In recent weeks, attacks on cryptocurrency platforms have become increasingly common, and the Nomad Protocol is the most recent cryptocurrency platform to fall victim to an exploit.
On Monday, the on-chain platform for Coinbase was subjected to a hacking attempt, with reports indicating that the most recent attack resulted in the loss of close to $150 million.
Once it was established that the vulnerability was being exploited, the on-chain blockchain protocol notified its users about the incident. Users were also warned to be on the lookout for phony members of the Nomad team, as the company knows that this is a vulnerable time for them.
According to the network, fraudsters have been trying to trick unsuspecting victims into transferring their assets to a new location.
Until further notice, users are advised to disregard any communications they may receive from sources other than Nomad’s official website, as the company has not yet issued instructions on this matter. For the time being, we’ve had to halt all financial dealings while we finish up our investigation.
The coinbase Mechanics of the Exploitation
The attack happened after a suspicious transaction was observed, in which the exploiter removed 100 wrapped Bitcoin (WBTC) worth $2.3 million from the on-chain platform. This led to the discovery of the attack. There were other tokens taken from the bridge besides WBTC.
The following are some examples of alternative cryptocurrencies: Wrapped Ether (WITH), USD Coin (USDC), Dai (DAI), GeroWallet (GERO), Frax (FRAX), and many more.
On the other hand, it seems that this most recent vulnerability is not like any of the other attacks that have taken place so far in 2018. Hundreds of accounts have been compromised in the recent hacking incident.
For the first time ever in the cryptocurrency industry, the aforementioned accounts were credited with tokens directly from the Nomad bridge. In addition to this, the pattern that exploiters follow in order to move tokens is distinct from the patterns used in earlier instances of hacking.
The tokens of identical denominations and frequency were all removed from the bridge by the hacker. During the same time period, the attackers were responsible for more than 200 separate transactions.
Exploits on Bridges Being Committed at Increasing Rates
It has become increasingly common for hackers to launch attacks on blockchain bridges in recent years. Due to the fact that investors have already suffered losses totaling millions of dollars as a result of bridges’ exploits, there have been calls to refrain from performing cross-chain funds transfers on bridges.

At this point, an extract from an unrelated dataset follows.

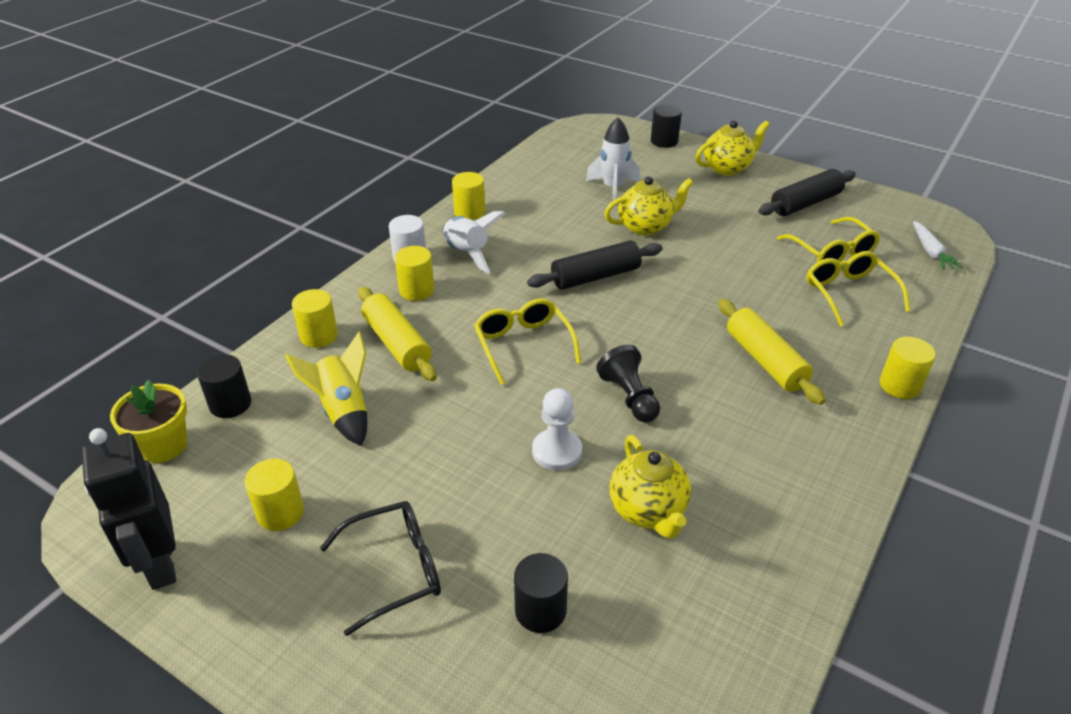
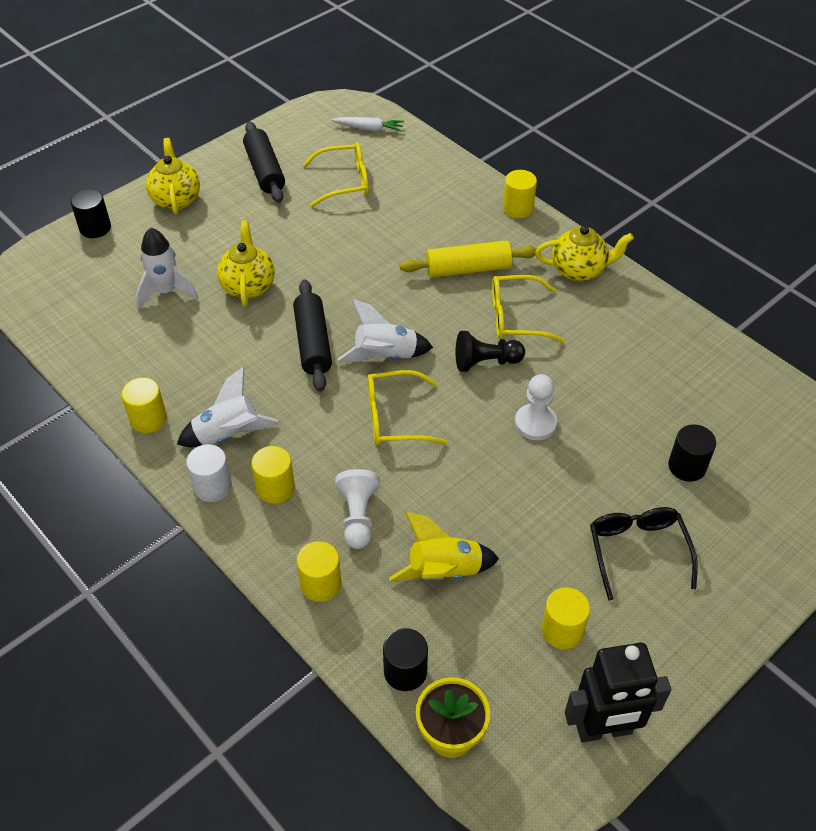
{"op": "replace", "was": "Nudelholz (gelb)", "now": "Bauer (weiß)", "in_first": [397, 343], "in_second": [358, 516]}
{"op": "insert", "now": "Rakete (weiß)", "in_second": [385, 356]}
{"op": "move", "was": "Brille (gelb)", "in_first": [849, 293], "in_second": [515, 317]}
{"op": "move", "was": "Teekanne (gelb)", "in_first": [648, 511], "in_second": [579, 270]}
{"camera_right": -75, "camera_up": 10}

Because of the multi-chain dimension, bridges are now more vulnerable to attacks than they were before, as they have become a primary target for exploiters.
In the same vein, Vitalik Buterin, one of Ethereum’s co-founders, has voiced his reservations about utilizing a bridge in order to transfer funds between different chains.
It’s important to remember that both trustless and trusted bridges can have their security compromised. It is possible, however, to lessen their vulnerability to hackers and their effect on blockchain initiatives by taking certain measures.
Since the Web3 ecosystem is a collaborative environment, there must be multifaceted coordination between various blockchain platforms. As a consequence of this, blockchain protocols are able to collaborate in order to create an environment that is safe for transactions and open to the development of payment solutions.
In addition, when DEXs and CEXs work together, it’s much simpler to trace any fraudulent inter-platform transactions processed by cybercriminals.
One of the most important avenues that platforms can investigate in order to lower the frequency and likelihood of exploits in the blockchain ecosystem is know-your-customer (KYC) verification.
Unfortunately, this problem is not going to be easy to solve, and it will require more extreme measures to be resolved. In the meantime, bridges will continue to be exploited.